#### Dive Planning On The Fly

Read __Calculations On The Fly__ first if you haven't. This article
will assume that you can calculate this stuff in your head.

When we dive we need to keep track of a couple of things that relates to our dive plan.
Depth, time, gas and decompression obligation are the most important ones.
When doing non-decompression dives we need to check that we don't extend our dive time.

##### Turn depth into ATAs

Depth, time and gas is closely related.To be able to use them we need to convert depth into ATA.
Easy enough in metric (ATA=msw/10 + 1) but a bit more challenging using the imperial system.

The formula is: ATA = ft / 33 + 1

That is (almost) the same as **ATA = ft * 3 / 100 + 1**

Let's try that one!

140 ft is in ATA?

140 * 3 = 100 * 3 + 40 * 3 = 420

420 / 100 = 4.2

4.2 + 1 = 5.2 ATA

45ft is in ATA?

45 * 3 = 45 + 45 + 45 = 135 (another way to multiply with 3)

135 / 100 = 1.35

1.35 + 1 = 2.35 ATA

Another approach is to memorize a few depths and just guesstimate for any depths in between.
Remember that +/- 10 ft = +/- 0.3 ATA

- 0ft = 1 ATA
- 33ft = 2 ATA
- 66ft = 3 ATA
- 99ft = 4 ATA
- 132ft = 5 ATA
- 165ft = 6 ATA
- 198ft = 7 ATA

##### Gas planning

Doing a fast dive plan you need to know how long your gas is going to last at the depth you intend to dive.
I prefer to convert gas into time because time is what is interresting during the dive.
To do in our head we first need a base line to start from.

For simplicity I use a 12L/200bar as the starting point.
A 80cuft bottle is about the same size, a set of double twelves or double 80s is twice that, a set of double 18s or 104s (double17s) are tripple the amount of gas.

Using 20 liters per minute or 0.7 cuft/min you get about 120 minutes out of a 12 liter/200bar or an 80cuft/3000psi bottle at the surface.
So 120 minutes is our base line. If you divide that with the depth in ATAs you know how long you can stay.
* * * * * * *
DIRECTIVE:
Repeat the dive planning text word for word between "When doing non-decompression" and "depth into ATA.", inclusive.
* * * * * * *
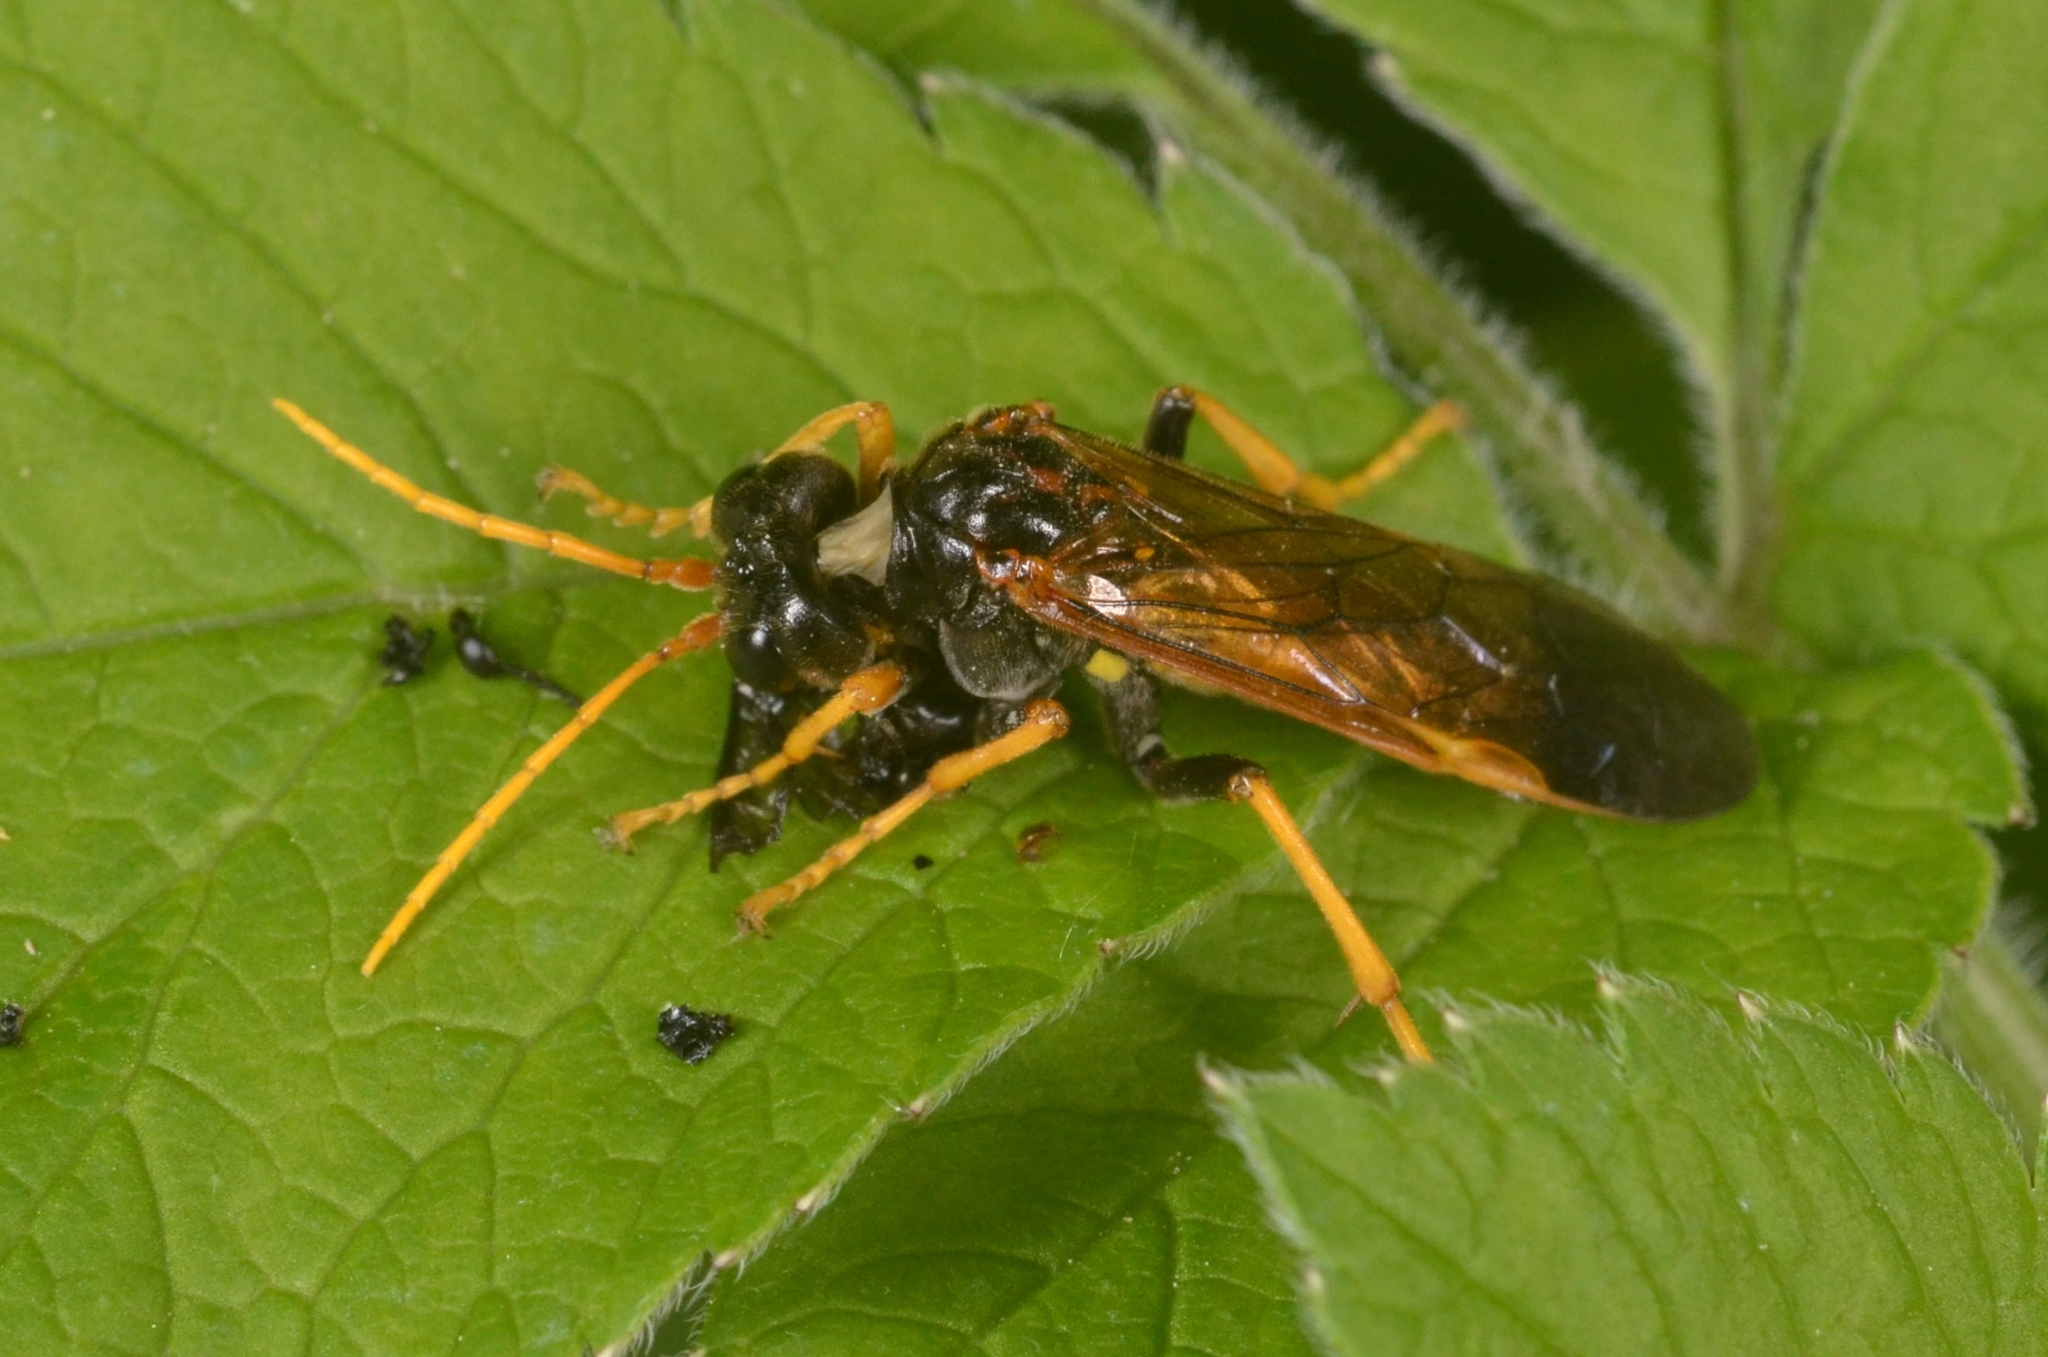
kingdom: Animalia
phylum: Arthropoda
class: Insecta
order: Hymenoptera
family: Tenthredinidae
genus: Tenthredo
* * * * * * *
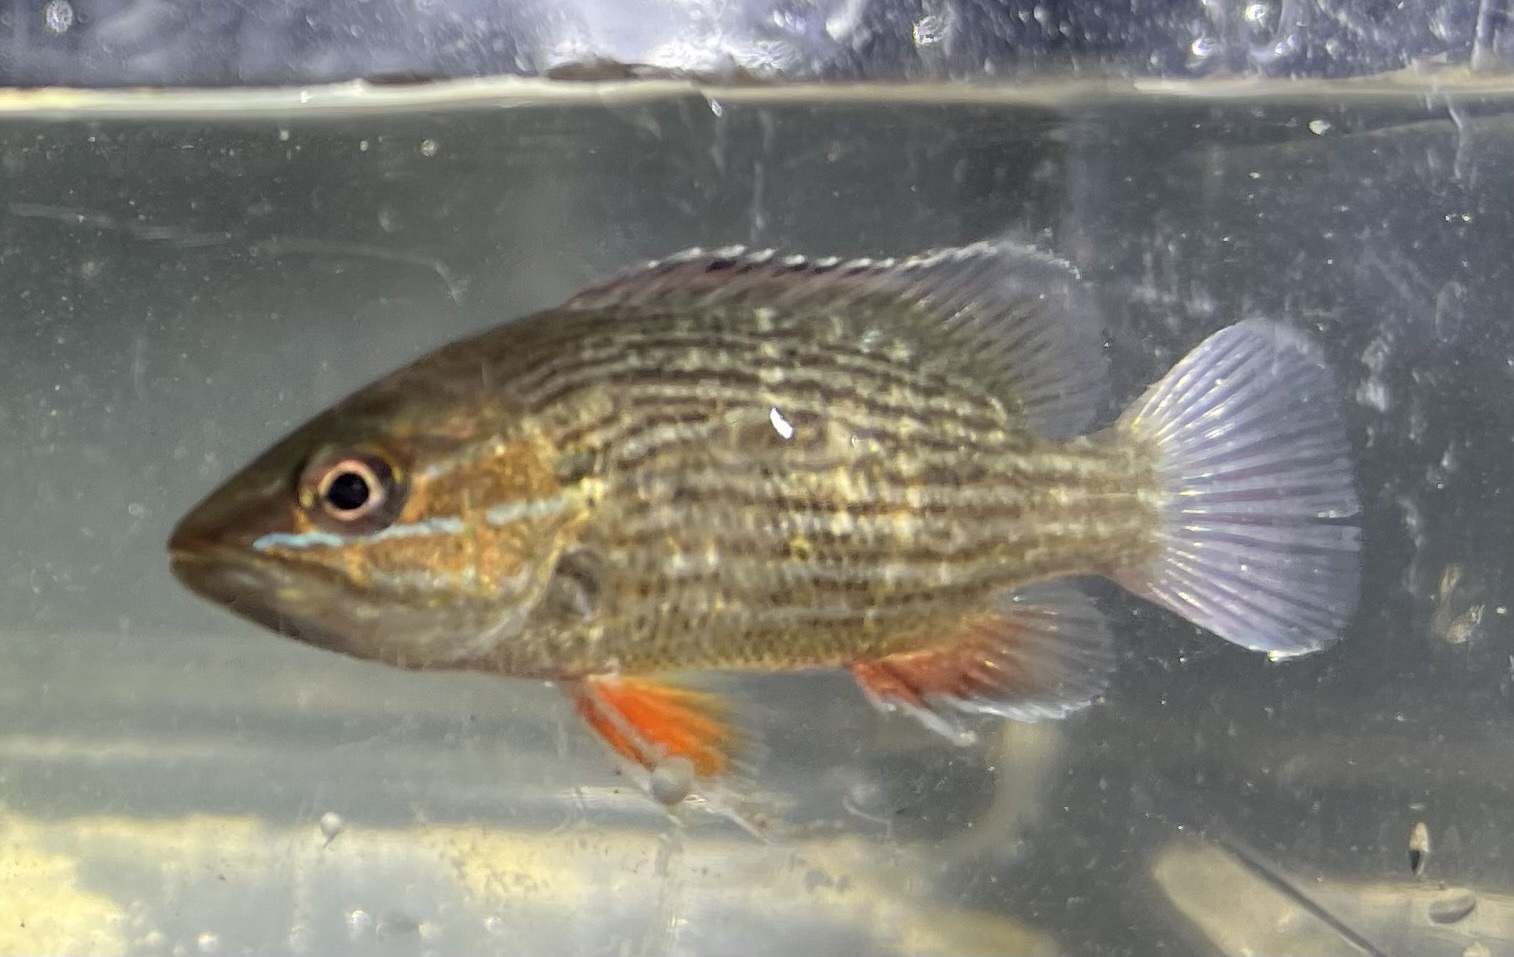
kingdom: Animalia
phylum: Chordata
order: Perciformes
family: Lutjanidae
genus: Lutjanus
* * * * * * *
WRITTEN ANSWER:
When doing non-decompression dives we need to check that we don't extend our dive time.

##### Turn depth into ATAs

Depth, time and gas is closely related.To be able to use them we need to convert depth into ATA.